[Extracted entries]:
········

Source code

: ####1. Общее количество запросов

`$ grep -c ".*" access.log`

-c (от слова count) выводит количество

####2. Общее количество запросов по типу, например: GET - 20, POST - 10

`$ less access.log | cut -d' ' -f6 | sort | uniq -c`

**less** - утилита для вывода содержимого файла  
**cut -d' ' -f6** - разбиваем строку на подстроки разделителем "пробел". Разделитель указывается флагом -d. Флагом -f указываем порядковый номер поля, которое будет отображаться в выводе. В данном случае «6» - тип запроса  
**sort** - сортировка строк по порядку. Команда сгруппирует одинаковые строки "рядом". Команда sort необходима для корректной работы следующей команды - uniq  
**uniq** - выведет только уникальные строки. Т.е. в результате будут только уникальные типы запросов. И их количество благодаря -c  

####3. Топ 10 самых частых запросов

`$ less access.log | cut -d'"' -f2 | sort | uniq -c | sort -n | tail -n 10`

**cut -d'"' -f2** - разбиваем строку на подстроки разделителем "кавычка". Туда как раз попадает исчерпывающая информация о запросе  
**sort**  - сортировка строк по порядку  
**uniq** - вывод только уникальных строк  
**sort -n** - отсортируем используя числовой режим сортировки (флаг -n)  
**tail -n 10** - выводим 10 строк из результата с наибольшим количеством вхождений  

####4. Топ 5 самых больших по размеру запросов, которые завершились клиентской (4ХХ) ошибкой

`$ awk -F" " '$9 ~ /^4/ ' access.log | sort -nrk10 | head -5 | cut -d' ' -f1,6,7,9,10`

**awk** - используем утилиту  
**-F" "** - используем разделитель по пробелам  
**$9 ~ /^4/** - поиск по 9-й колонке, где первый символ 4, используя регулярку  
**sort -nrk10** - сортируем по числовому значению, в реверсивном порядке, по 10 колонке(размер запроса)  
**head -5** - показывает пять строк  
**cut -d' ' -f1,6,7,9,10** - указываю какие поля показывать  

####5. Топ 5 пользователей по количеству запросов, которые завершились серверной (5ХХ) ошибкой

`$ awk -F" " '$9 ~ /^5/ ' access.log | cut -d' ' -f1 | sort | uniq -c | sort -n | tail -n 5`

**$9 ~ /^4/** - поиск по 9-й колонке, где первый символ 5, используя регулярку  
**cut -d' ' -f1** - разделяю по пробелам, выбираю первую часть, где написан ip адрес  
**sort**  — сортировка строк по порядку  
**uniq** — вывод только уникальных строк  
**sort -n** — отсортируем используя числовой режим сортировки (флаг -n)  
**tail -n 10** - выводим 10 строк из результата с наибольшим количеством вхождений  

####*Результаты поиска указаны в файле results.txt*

········

[Aim of the task]: In the material above, locate the line containing "-c (от слова count) выводит количество" and the line containing "вывода содержимого файла". Transcribe exactly those two lines and every line between them, and nothing more.

[Result below]:
-c (от слова count) выводит количество

####2. Общее количество запросов по типу, например: GET - 20, POST - 10

`$ less access.log | cut -d' ' -f6 | sort | uniq -c`

**less** - утилита для вывода содержимого файла  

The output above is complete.